Madhva’s pluralistic ontology is founded on his realist epistemology, which in turn affects his Vedic hermeneutics. He argues that God and the human soul are separate because our daily experience of separateness from God and of plurality in general is presented to us as an undeniable fact, fundamental to our knowledge of all things. Madhva’s emphasis on the validity of experience as a means of knowledge is intended to refute the nondualist position that the differences we experience in daily life are ultimately a shared illusion with the ambiguous ontological status of being neither real nor unreal. In Madhva’s view, Advaita’s denial of the innate validity of knowledge acquired through sense perception completely undermines our ability to know anything since we must always question the content of our knowledge. This questioning would encompass our knowledge of the sacred canon, which is accessible to us only through our ability to perceive it and to draw inferences from it. Madhva argues that perception and inference must be innately valid and the reality they present us with must be actually and ultimately real since such a position is the only one that allows us to know the content of the Vedas. The Vedas alone are responsible for teaching us about the nature of the self and brahman.

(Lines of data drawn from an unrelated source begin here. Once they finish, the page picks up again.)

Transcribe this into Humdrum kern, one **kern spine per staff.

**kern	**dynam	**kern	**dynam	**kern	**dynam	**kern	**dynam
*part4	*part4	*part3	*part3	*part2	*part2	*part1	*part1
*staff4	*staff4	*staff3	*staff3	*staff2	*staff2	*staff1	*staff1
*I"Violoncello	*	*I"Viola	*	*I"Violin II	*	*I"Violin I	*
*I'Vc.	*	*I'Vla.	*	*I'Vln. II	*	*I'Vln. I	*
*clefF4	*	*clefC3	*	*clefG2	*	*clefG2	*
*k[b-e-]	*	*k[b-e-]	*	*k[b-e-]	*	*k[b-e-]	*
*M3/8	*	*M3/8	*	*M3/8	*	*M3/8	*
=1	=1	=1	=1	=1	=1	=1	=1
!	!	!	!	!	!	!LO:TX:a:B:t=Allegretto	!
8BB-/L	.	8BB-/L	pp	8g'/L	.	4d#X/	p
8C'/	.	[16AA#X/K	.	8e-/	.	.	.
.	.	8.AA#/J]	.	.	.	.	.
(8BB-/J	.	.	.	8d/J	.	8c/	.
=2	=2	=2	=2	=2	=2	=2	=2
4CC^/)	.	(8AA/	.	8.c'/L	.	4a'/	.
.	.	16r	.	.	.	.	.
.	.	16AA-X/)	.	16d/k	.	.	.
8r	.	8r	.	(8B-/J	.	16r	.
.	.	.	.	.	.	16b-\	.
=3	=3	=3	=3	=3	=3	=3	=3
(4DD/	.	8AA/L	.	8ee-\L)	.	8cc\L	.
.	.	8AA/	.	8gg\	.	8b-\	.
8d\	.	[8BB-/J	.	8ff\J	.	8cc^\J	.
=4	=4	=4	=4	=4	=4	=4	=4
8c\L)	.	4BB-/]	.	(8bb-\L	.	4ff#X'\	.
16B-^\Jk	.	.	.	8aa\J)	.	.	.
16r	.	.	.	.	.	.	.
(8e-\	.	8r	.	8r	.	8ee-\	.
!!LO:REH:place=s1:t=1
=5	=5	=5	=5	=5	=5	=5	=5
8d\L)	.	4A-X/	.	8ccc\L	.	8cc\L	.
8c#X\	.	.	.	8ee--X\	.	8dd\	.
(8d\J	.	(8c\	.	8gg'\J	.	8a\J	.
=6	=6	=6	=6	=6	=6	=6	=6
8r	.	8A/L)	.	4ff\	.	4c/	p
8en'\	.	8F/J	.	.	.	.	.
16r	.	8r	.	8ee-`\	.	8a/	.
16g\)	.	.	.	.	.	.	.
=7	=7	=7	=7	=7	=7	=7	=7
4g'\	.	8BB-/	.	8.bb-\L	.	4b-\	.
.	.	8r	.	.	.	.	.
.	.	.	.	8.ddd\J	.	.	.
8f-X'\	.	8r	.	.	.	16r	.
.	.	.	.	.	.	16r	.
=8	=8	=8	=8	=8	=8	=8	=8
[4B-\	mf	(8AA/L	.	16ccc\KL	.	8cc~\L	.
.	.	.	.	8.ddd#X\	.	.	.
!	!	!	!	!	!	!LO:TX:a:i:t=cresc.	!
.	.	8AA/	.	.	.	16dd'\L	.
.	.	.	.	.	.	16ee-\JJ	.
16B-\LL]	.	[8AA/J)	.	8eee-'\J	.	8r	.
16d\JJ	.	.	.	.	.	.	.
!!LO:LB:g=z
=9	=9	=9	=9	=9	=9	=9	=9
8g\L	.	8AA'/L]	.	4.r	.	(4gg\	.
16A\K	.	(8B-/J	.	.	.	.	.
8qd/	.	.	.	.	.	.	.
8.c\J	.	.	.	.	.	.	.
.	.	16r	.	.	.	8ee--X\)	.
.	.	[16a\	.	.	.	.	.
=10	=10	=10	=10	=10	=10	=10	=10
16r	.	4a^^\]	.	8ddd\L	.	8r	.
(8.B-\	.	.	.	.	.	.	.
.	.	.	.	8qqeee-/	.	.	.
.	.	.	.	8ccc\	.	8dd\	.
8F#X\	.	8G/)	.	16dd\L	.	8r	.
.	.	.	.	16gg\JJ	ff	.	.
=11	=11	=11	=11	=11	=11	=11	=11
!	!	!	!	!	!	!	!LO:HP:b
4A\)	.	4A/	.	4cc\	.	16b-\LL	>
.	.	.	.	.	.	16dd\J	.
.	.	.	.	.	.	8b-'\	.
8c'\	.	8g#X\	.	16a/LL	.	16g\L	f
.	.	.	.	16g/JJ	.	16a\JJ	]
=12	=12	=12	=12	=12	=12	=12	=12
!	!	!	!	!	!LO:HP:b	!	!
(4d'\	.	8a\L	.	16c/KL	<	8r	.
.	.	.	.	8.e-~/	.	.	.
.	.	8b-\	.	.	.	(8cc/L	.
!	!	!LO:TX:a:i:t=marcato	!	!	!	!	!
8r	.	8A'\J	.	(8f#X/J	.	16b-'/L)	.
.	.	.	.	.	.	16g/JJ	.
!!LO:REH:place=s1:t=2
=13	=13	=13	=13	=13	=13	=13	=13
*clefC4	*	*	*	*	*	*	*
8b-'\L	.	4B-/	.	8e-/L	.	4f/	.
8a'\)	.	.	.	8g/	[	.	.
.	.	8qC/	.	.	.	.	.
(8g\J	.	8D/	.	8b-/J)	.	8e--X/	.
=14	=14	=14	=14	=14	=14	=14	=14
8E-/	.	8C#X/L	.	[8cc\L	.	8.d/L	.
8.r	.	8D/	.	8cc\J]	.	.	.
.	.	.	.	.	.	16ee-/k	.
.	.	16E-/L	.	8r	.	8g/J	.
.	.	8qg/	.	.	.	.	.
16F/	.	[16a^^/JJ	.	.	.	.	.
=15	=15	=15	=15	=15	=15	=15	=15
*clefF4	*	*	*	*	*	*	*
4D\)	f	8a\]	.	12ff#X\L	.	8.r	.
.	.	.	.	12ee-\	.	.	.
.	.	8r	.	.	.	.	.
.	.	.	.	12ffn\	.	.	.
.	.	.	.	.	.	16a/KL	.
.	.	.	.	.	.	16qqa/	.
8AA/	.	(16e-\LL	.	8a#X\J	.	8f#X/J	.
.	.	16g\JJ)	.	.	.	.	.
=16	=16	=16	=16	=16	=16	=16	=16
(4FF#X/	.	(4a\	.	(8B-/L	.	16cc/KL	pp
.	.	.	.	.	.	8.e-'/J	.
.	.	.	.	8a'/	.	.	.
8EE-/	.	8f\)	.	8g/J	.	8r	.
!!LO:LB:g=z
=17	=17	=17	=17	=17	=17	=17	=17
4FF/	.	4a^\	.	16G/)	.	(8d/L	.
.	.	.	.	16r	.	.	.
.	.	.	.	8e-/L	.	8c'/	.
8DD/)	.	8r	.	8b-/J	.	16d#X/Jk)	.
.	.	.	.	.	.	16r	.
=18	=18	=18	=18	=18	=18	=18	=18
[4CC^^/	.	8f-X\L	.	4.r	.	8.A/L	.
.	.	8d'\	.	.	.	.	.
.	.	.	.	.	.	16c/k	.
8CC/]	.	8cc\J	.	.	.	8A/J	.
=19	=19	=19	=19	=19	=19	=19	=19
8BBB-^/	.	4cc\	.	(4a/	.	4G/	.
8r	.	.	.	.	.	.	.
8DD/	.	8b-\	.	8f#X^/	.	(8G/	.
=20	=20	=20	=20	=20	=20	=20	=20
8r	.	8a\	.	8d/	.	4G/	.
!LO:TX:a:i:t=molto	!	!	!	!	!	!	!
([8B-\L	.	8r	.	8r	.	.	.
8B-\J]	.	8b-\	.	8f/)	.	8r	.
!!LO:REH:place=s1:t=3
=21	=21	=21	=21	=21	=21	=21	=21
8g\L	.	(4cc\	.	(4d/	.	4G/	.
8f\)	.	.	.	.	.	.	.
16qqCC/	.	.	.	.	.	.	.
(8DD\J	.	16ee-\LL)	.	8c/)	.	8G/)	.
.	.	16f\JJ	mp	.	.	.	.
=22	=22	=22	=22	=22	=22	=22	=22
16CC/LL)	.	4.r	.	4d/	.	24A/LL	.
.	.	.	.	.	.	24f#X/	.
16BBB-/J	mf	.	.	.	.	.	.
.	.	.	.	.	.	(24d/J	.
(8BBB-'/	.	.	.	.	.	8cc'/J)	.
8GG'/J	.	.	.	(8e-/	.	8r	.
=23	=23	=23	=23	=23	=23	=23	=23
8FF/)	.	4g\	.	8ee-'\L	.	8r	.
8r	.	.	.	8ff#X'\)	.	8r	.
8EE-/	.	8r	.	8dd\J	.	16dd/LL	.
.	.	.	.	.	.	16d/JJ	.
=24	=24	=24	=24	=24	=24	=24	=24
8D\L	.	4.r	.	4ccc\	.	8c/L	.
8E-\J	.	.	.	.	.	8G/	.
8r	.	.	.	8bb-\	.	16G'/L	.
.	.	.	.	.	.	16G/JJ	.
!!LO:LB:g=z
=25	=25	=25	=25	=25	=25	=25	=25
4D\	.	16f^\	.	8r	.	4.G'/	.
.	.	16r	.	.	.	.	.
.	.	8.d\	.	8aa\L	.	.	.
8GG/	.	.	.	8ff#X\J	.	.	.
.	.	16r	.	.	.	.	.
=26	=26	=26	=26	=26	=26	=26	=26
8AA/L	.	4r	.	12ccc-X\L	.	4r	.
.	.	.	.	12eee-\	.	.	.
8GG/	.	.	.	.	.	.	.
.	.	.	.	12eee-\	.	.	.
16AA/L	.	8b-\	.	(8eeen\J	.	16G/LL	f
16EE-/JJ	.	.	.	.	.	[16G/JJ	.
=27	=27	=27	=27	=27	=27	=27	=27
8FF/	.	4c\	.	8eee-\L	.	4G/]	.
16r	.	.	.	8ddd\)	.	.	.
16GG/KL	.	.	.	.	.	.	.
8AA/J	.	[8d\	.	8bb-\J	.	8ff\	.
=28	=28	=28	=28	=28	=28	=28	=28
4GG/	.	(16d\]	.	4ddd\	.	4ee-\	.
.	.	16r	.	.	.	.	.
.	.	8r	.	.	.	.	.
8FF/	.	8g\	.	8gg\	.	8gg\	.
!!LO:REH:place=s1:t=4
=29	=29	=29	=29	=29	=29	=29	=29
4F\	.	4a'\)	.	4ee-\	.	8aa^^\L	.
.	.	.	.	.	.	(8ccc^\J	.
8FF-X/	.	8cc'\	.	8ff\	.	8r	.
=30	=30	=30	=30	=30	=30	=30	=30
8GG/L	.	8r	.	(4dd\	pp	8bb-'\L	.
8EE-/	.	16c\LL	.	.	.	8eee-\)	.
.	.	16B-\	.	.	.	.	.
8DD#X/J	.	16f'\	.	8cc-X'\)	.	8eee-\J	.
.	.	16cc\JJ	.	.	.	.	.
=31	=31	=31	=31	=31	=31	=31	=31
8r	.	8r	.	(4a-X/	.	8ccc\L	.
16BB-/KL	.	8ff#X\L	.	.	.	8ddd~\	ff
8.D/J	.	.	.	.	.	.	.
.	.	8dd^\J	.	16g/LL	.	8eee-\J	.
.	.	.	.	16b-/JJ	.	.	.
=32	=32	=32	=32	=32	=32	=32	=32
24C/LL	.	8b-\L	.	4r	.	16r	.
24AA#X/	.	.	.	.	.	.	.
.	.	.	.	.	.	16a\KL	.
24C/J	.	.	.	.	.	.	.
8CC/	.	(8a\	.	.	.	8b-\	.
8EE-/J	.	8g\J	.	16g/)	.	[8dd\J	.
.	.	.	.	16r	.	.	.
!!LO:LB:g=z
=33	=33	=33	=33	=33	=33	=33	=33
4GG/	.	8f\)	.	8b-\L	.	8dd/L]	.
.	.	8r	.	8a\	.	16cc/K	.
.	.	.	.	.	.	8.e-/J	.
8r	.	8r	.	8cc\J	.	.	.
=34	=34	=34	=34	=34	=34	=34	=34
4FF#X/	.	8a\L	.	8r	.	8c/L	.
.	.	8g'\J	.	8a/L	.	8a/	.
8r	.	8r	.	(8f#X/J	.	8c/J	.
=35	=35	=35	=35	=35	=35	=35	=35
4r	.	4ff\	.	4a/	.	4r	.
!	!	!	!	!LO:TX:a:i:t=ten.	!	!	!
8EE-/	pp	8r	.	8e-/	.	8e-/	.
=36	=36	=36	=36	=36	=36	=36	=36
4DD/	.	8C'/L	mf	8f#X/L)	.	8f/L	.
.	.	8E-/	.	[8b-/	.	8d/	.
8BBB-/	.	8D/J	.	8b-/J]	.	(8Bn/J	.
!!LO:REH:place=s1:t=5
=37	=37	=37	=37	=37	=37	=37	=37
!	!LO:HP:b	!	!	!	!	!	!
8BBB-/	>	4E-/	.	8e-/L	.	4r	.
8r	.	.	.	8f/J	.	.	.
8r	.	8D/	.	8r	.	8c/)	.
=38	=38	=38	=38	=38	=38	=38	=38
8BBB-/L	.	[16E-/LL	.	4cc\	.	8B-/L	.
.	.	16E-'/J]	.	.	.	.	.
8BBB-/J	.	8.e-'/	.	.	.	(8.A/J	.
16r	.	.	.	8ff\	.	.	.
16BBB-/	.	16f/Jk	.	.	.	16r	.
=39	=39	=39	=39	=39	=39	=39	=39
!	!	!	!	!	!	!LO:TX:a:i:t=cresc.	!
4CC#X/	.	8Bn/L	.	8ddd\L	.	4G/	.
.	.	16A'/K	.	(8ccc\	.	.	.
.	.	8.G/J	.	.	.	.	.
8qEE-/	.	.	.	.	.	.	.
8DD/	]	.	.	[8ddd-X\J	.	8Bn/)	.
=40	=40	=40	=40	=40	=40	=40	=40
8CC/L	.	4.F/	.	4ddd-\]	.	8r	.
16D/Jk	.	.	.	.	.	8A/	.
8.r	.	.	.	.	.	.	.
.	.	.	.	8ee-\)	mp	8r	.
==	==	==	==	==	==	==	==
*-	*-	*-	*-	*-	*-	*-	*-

This aspect of Madhva’s realist epistemology is important not only because it bolsters Madhva’s claim that the atman and brahman are permanently distinct as revealed to us by experience, but because it means that the sacred texts must be read in consonance with the data we receive from our everyday experience, even though the Vedas present us with knowledge of a supra-sensible realm. Madhva argues that the Vedas cannot teach non-difference between the atman and brahman or a lack of true plurality since this would directly contradict our experience. In Madhva’s view the sacred texts teach pancabheda, the five-fold difference between 1. Visnu and jivas 2. Visnu and jada 3. jiva and jada 4. one jiva and another and 5. one form of jada and another.
Madhva’s belief in the innate difference of one soul from another led to some interesting doctrines in his system. He believed in a hierarchy of jivas, based upon their innate configurations of virtues (gunas) and faults (dosas). For example, Visnu is supreme because He possesses all qualities in their most fulfilled and perfect form. Furthermore, because Madhva believed that souls possess innate characteristics and capacities, he also maintained that they were predestined to achieve certain ends. This perspective put Madhva at odds with traditional Hindu views of the karma theory wherein differences in social and religious status are explained via past moral or immoral acts. For Madhva, each individual being possesses an innate moral propensity and karma is merely the mechanism by which a given soul is propelled towards his or her destiny.